His wife took Alexei Kirillovich’s announcement of the new circumstances with Lutheran calm and even perhaps rather coldly. The only condition she stipulated was, however, unexpected and not easily met: she asked him to resign from the university where they both worked. Before September he had no means of looking for teaching work since the higher education institutions were all on vacation. In September a vacancy came up at the Timiryazev Academy, but now there were problems with accommodation. The apartment on Polyanka Street went to his wife. The Timiryazev had staff accommodation, but time was needed to complete the necessary applications and obtain the essential signatures and resolutions.

Time passed. Alexandra was not conspicuously pregnant and did not have to let out her clothes until the seventh month. She received weekly letters from Alexei Kirillovich and, thanks to her carefree nature, gave not a thought to what would happen if he were to disappear as unexpectedly as he had appeared. Or perhaps her equanimity was based on confidence that if need be Medea would take on this child too, as she had once taken on Alexandra and her brothers.

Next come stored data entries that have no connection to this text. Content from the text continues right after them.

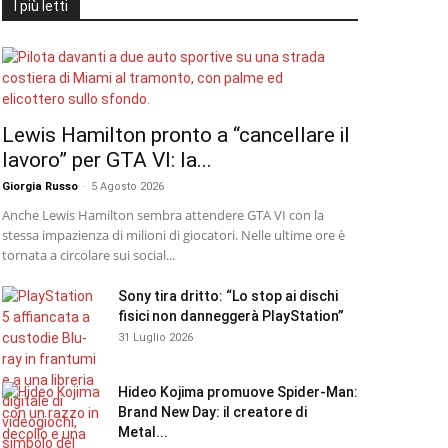
I più letti
Lewis Hamilton pronto a “cancellare il
lavoro” per GTA VI: la...
Giorgia Russo
-
5 Agosto 2026
Anche Lewis Hamilton sembra attendere GTA VI con la
stessa impazienza di milioni di giocatori. Nelle ultime ore è
tornata a circolare sui social...
Sony tira dritto: “Lo stop ai dischi
fisici non danneggerà PlayStation”
31 Luglio 2026
Hideo Kojima promuove Spider-Man:
Brand New Day: il creatore di
Metal...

In the meantime neither sister said anything, although Medea did go through the old linen and set aside a few bits and pieces for diapers. Only when she saw an old-fashioned baby’s bonnet in Medea’s hands, on the border of which she was finely embroidering a crisscross pattern, did Alexandra tell her about Alexei Kirillovich, tossing her hair and perhaps protesting a little too much: “I do like him very much . . . he really is a very interesting man . . . he is someone you already know very well . . .”

Medea did indeed remember him from the days of her childhood, when Alexei Kirillovich, who was a student at the time, had rented a room in their house before he went to England. The Crimea attracted a lot of naturalists then. Now both the Sinoply sisters were waiting for Alexei Kirillovich’s return.

He, meanwhile, had been allocated his accommodations, a winter dacha beside the Timiryazev park. The dacha was so run-down it had to be hastily redecorated, and additionally Alexei Kirillovich had a major new lecture course to prepare on general entomology, as well as a special course on “orchard pests.”

Alexandra’s son didn’t, however, wait for them to move to Moscow and was born under the supervision of his Aunt Medea at the same Theodosia city hospital in which Matilda had given birth to all of her children. Only Dr. Lesnichevskii was no longer in the land of the living.

Two weeks later, without advance warning, Alexei Kirillovich arrived at Medea’s door. He knew from Alexandra’s letters that shortly before the birth she had moved in with her sister. He found a young woman sitting by the window on a bentwood Vienna chair with cropped ginger hair half-concealing her face, and a round-headed baby sucking at her bluish-white breast. This was his family. It took his breath away.

Two days later, Alexei Kirillovich and his new family departed for Moscow. There was no need for Medea to travel with them, but by now she had become so attached to her nephew, whom she had already christened, becoming his godmother in the process, that she took time off work and went with them to help Alexandra settle into her new home. That month, the first month of little Sergei’s life, she vicariously experienced to the full the motherhood that would never be hers.

Sometimes it seemed to her that her own breasts were filling with milk. She returned to Theodosia with a sense of profound inner emptiness and loss. “My youth is over,” Medea guessed.

CHAPTER 7

Valerii Butonov came from the Rastorguevo district of Moscow. He lived with his mother, Valentina Fyodorovna, in a low private house which had long been threatening to fall apart. He had no recollection of his father and as a boy was convinced that his father had died in the war. His mother did not particularly insist on that, but neither did she undermine the legend. Valentina Fyodorovna’s short-stay husband had signed up for contract work somewhere in the Russian North even before the war. He had sent back one letter of little interest and then dissolved forever in the polar wastes.